#### Source document:
╔══

Add explicit kwarg name to _freq_to_index to avoid confusion

src/batdetect2/data/__init__.py

@@ -19,6 +19,7 @@ from batdetect2.data.predictions import (
     SoundEventOutputConfig,
     build_output_formatter,
     get_output_formatter,
+    load_predictions,
 )
 from batdetect2.data.summary import (
     compute_class_summary,
@@ -46,4 +47,5 @@ __all__ = [
     "load_dataset",
     "load_dataset_config",
     "load_dataset_from_config",
+    "load_predictions",
 ]

src/batdetect2/data/annotations/legacy.py

@@ -18,6 +18,14 @@ UNKNOWN_CLASS = "__UNKNOWN__"
 
 NAMESPACE = uuid.UUID("97a9776b-c0fd-4c68-accb-0b0ecd719242")
 
+CLIP_NAMESPACE = uuid.uuid5(NAMESPACE, "clip")
+CLIP_ANNOTATION_NAMESPACE = uuid.uuid5(NAMESPACE, "clip_annotation")
+RECORDING_NAMESPACE = uuid.uuid5(NAMESPACE, "recording")
+SOUND_EVENT_NAMESPACE = uuid.uuid5(NAMESPACE, "sound_event")
+SOUND_EVENT_ANNOTATION_NAMESPACE = uuid.uuid5(
+    NAMESPACE, "sound_event_annotation"
+)
+
 
 EventFn = Callable[[data.SoundEventAnnotation], Optional[str]]
 
@@ -71,8 +79,8 @@ def annotation_to_sound_event(
     """Convert annotation to sound event annotation."""
     sound_event = data.SoundEvent(
         uuid=uuid.uuid5(
-            NAMESPACE,
-            f"{recording.hash}_{annotation.start_time}_{annotation.end_time}",
+            SOUND_EVENT_NAMESPACE,
+            f"{recording.uuid}_{annotation.start_time}_{annotation.end_time}",
         ),
         recording=recording,
         geometry=data.BoundingBox(
@@ -86,7 +94,10 @@ def annotation_to_sound_event(
     )
 
     return data.SoundEventAnnotation(
-        uuid=uuid.uuid5(NAMESPACE, f"{sound_event.uuid}_annotation"),
+        uuid=uuid.uuid5(
+            SOUND_EVENT_ANNOTATION_NAMESPACE,
+            f"{sound_event.uuid}",
+        ),
         sound_event=sound_event,
         tags=get_sound_event_tags(
             annotation, label_key, event_key, individual_key
@@ -139,12 +150,18 @@ def file_annotation_to_clip(
         time_expansion=file_annotation.time_exp,
         tags=tags,
     )
+    recording.uuid = uuid.uuid5(RECORDING_NAMESPACE, f"{recording.hash}")
 
+    start_time = 0
+    end_time = recording.duration
     return data.Clip(
-        uuid=uuid.uuid5(NAMESPACE, f"{file_annotation.id}_clip"),
+        uuid=uuid.uuid5(
+            CLIP_NAMESPACE,
+            f"{recording.uuid}_{start_time}_{end_time}",
+        ),
         recording=recording,
-        start_time=0,
-        end_time=recording.duration,
+        start_time=start_time,
+        end_time=end_time,
     )

╚══

#### Information given:
╔══

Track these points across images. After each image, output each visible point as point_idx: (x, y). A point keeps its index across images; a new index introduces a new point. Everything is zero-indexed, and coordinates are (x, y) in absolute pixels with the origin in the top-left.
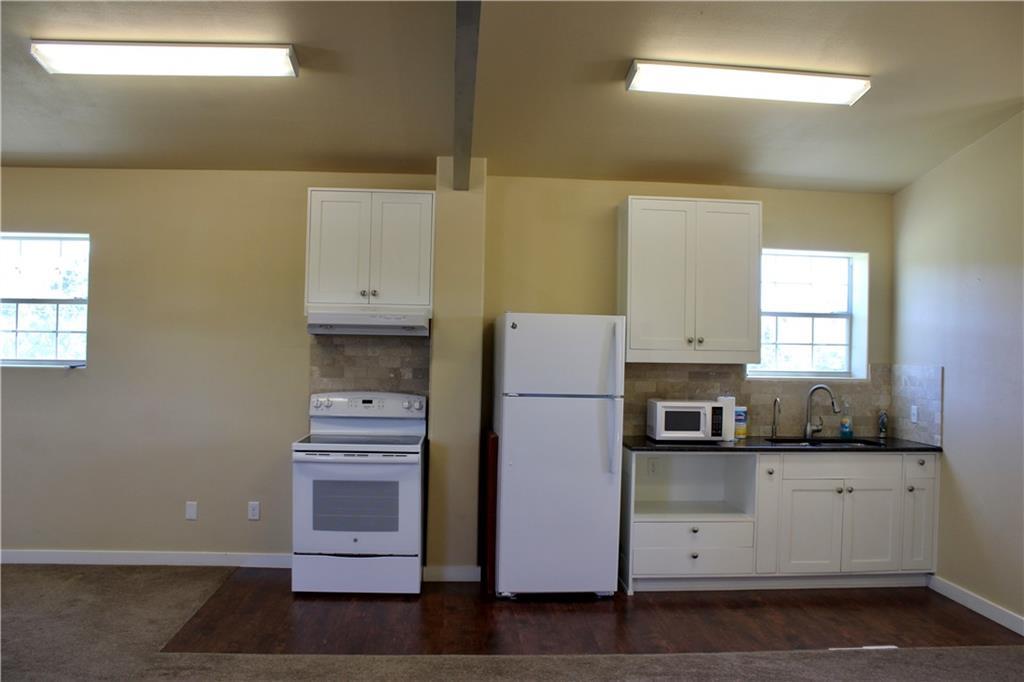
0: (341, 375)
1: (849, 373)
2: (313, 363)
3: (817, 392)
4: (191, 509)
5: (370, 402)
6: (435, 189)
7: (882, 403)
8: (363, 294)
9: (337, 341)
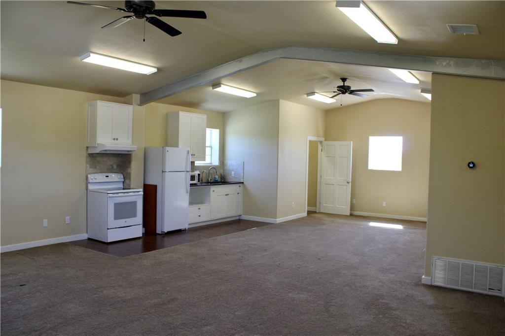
0: (96, 168)
1: (211, 163)
2: (87, 163)
3: (212, 169)
4: (45, 222)
5: (108, 176)
6: (132, 104)
7: (222, 172)
8: (114, 139)
9: (94, 155)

╚══

#### Set of tasks:
a) Answer these questions from the diff, one line each, marked as they are:
(i) Which name is added to the __all__ list in src/batdetect2/data/__init__.py?
(ii) Which string is passed with NAMESPACE to uuid.uuid5 to define RECORDING_NAMESPACE?
(iii) In file_annotation_to_clip, what value is assigned to end_time?
b) List every namespace constant that the diff newly defines in src/batdetect2/data/annotations/legacy.py.

#### Answer set:
a)
(i) "load_predictions"
(ii) "recording"
(iii) recording.duration

b)
CLIP_NAMESPACE
CLIP_ANNOTATION_NAMESPACE
RECORDING_NAMESPACE
SOUND_EVENT_NAMESPACE
SOUND_EVENT_ANNOTATION_NAMESPACE